Removal of check-ins prove advantageous

Allows for more useful worktime


Tenzin Gyaldatsang

Since the beginning of second semester, when all asynchronous check-ins were made optional, I and many other students have noticed considerable changes in and out of the classroom.

Removing mandatory check-ins was an excellent decision by administration, as it allows for students to work freely during asynchronous periods. In some cases last semester, check-ins took longer than five minutes, which cut the time allotted to work on the intended assignment that day.

Having a shorter time period to finish assignments made asynchronous times less appealing, as I’d rather start and finish assignments at the same time, instead of working on it for a period of time and stopping to attend my next class. Also, longer check-ins took away from the idea of having asynchronous time in the first place, which was frustrating.

Now that asynchronous check-ins are optional, I can go directly from my previous class’ meeting to my assignment, where I have the full period to get the assignment done instead of going back and forth between work and class time. 

Since students will be switching over to hybrid learning starting Feb. 22, for grades nine and 12 and March 8 for grades 10–11, a serious question arises — how will students be able to stay engaged virtually while their peers are learning in person?

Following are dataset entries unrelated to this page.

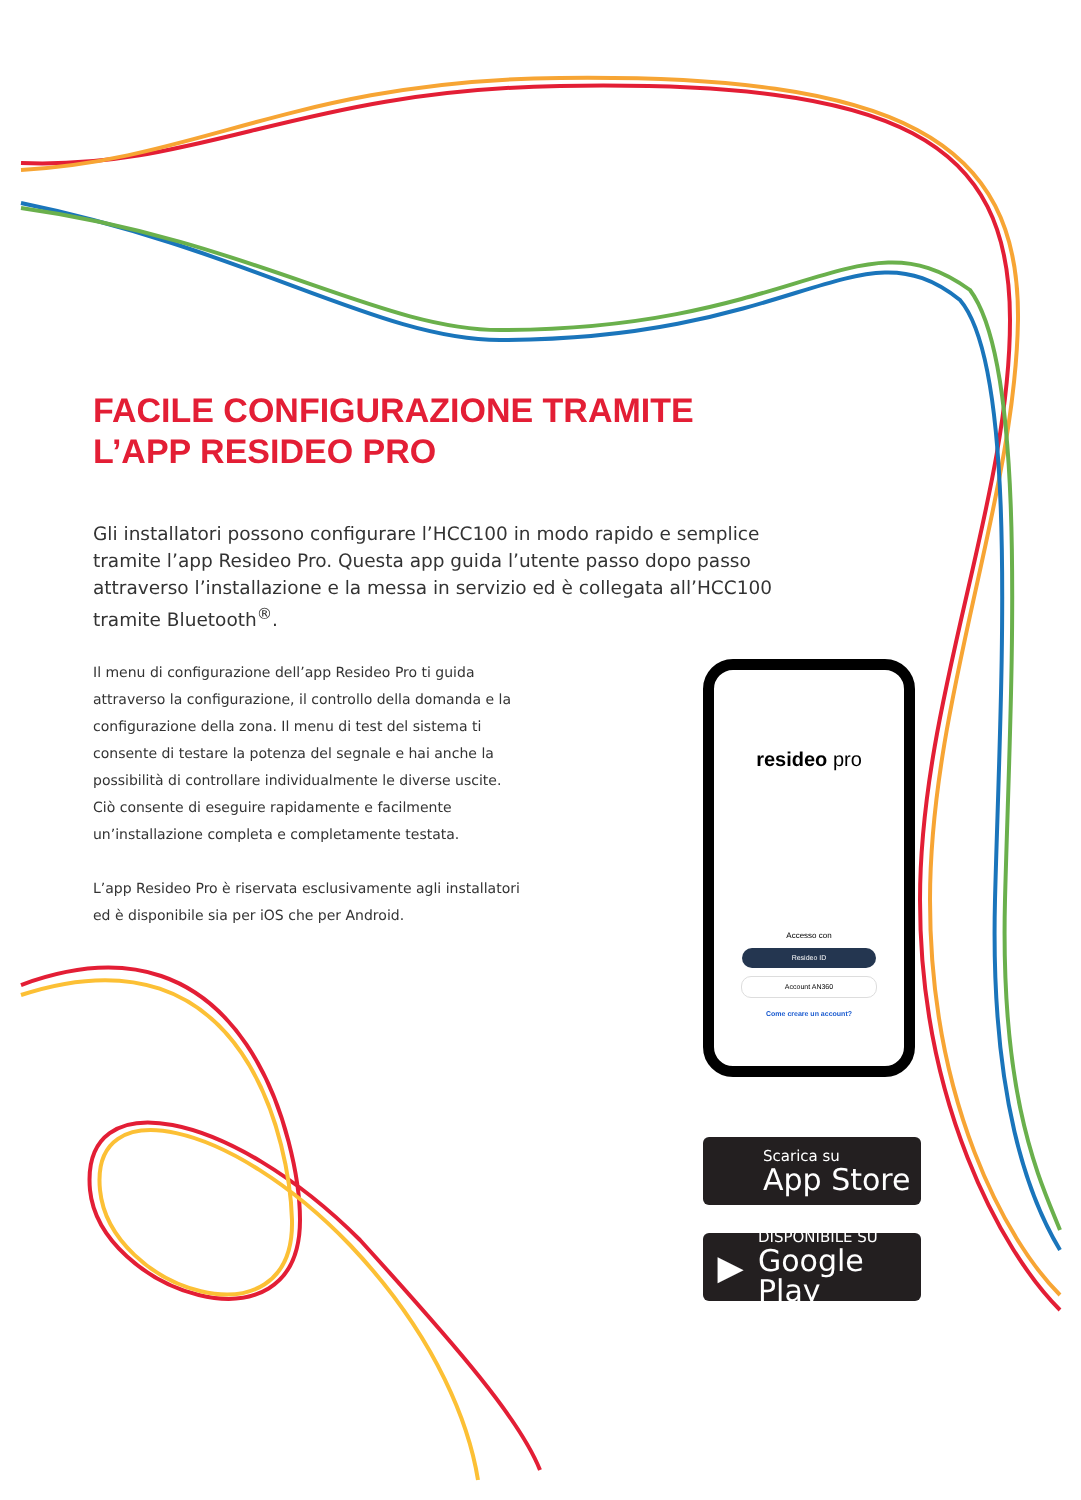FACILE CONFIGURAZIONE TRAMITE
L’APP RESIDEO PRO
Gli installatori possono configurare l’HCC100 in modo rapido e semplice tramite l’app Resideo Pro. Questa app guida l’utente passo dopo passo attraverso l’installazione e la messa in servizio ed è collegata all’HCC100 tramite Bluetooth<sup>®</sup>.
Il menu di configurazione dell’app Resideo Pro ti guida attraverso la configurazione, il controllo della domanda e la configurazione della zona. Il menu di test del sistema ti consente di testare la potenza del segnale e hai anche la possibilità di controllare individualmente le diverse uscite. Ciò consente di eseguire rapidamente e facilmente un’installazione completa e completamente testata.
L’app Resideo Pro è riservata esclusivamente agli installatori ed è disponibile sia per iOS che per Android.
resideo pro
Accesso con
Resideo ID
Account AN360
Come creare un account?
Scarica su
App Store
▶
DISPONIBILE SU
Google Play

Now that check-ins are optional, teachers will be staying on the class link in case any students need help or assistance with classwork. Students who plan to stay in distance learning can also set up meetings with their teachers on Student Support Time to receive assistance.

Although some minor issues might arise from making asynchronous check-ins optional, students will benefit from this choice and will be more motivated to work on assignments during asynchronous periods.